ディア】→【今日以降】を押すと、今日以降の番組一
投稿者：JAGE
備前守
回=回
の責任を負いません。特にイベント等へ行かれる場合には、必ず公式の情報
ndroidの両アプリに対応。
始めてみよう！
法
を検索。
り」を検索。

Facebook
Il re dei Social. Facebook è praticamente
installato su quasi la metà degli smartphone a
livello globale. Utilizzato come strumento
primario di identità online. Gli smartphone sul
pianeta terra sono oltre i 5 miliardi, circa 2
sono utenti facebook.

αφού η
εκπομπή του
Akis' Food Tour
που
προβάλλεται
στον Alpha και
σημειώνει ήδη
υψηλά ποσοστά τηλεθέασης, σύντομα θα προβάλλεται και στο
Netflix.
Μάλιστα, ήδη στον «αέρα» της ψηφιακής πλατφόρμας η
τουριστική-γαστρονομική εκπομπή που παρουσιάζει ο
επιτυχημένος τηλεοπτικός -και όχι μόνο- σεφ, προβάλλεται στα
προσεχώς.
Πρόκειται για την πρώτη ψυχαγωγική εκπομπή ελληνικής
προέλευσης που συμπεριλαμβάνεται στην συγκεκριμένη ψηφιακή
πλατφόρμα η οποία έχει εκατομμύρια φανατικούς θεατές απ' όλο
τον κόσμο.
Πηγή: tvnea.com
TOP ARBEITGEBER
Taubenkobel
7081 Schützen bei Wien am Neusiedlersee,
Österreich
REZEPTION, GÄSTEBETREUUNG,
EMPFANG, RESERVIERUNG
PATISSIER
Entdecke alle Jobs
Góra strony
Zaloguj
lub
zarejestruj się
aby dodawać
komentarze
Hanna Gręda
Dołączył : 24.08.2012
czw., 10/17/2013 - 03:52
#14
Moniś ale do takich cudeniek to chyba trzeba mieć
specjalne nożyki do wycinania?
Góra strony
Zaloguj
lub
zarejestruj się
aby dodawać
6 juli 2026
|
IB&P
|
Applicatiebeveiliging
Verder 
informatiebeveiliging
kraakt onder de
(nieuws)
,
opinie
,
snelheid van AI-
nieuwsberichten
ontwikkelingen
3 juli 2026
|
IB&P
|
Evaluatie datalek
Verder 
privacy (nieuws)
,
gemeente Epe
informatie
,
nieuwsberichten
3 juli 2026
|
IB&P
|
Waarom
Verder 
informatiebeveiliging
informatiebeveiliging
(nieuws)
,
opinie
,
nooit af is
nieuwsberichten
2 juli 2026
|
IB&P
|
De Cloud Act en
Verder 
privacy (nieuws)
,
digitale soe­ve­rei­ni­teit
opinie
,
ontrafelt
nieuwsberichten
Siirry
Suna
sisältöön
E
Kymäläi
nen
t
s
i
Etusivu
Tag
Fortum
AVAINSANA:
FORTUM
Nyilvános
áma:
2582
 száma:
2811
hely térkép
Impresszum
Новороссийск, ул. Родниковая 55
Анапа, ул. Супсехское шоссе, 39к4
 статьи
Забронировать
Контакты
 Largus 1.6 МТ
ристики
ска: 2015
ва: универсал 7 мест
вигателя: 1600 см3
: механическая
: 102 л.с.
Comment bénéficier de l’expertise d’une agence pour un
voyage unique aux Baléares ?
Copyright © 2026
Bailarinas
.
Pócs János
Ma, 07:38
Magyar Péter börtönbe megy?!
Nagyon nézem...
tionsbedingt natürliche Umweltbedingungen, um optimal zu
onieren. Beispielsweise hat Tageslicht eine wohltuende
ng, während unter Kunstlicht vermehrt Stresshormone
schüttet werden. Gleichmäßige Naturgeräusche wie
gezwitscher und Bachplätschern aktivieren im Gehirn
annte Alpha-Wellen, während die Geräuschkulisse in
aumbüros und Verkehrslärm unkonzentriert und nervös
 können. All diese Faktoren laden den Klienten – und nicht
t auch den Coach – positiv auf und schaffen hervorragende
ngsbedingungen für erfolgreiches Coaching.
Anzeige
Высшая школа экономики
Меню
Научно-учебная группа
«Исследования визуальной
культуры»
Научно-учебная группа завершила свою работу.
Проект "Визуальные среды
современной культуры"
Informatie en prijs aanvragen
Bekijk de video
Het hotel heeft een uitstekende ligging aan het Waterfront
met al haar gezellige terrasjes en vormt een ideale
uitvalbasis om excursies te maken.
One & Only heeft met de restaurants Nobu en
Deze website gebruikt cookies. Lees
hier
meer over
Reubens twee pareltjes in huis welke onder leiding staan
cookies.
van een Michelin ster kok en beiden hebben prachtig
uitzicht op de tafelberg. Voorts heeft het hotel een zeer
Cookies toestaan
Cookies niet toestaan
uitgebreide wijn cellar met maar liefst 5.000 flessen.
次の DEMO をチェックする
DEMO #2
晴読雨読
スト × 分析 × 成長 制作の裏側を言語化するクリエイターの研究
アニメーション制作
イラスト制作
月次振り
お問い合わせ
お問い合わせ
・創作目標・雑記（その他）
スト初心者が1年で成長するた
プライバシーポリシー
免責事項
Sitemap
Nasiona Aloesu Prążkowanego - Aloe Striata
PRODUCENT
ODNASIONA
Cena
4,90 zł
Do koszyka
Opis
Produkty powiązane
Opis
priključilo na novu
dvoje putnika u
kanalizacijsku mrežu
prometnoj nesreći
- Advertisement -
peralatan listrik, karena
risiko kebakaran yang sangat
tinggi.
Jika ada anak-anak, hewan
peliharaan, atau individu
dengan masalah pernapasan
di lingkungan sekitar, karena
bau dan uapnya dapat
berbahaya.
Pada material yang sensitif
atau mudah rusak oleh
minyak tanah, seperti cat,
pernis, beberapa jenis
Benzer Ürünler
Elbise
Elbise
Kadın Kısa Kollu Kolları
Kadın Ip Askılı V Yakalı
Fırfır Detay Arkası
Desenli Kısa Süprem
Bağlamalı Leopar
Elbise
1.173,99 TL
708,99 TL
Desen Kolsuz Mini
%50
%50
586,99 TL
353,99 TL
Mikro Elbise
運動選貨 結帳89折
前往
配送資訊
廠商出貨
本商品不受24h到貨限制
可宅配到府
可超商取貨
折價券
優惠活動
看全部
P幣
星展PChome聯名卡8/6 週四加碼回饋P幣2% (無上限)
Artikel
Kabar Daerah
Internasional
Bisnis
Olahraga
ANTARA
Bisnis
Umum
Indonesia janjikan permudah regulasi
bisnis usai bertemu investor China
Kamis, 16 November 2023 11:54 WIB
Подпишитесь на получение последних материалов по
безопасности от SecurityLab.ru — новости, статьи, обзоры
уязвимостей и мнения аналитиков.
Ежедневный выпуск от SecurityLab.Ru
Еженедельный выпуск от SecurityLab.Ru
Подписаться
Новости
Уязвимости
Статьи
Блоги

--- BRIEF ---
The lines above from the one with "πλατφόρμα η οποία" through the one with "Moniś ale do" are to be duplicated exactly, ends included, with nothing added.

--- RESULT FOR THIS TASK ---
πλατφόρμα η οποία έχει εκατομμύρια φανατικούς θεατές απ' όλο
τον κόσμο.
Πηγή: tvnea.com
TOP ARBEITGEBER
Taubenkobel
7081 Schützen bei Wien am Neusiedlersee,
Österreich
REZEPTION, GÄSTEBETREUUNG,
EMPFANG, RESERVIERUNG
PATISSIER
Entdecke alle Jobs
Góra strony
Zaloguj
lub
zarejestruj się
aby dodawać
komentarze
Hanna Gręda
Dołączył : 24.08.2012
czw., 10/17/2013 - 03:52
#14
Moniś ale do takich cudeniek to chyba trzeba mieć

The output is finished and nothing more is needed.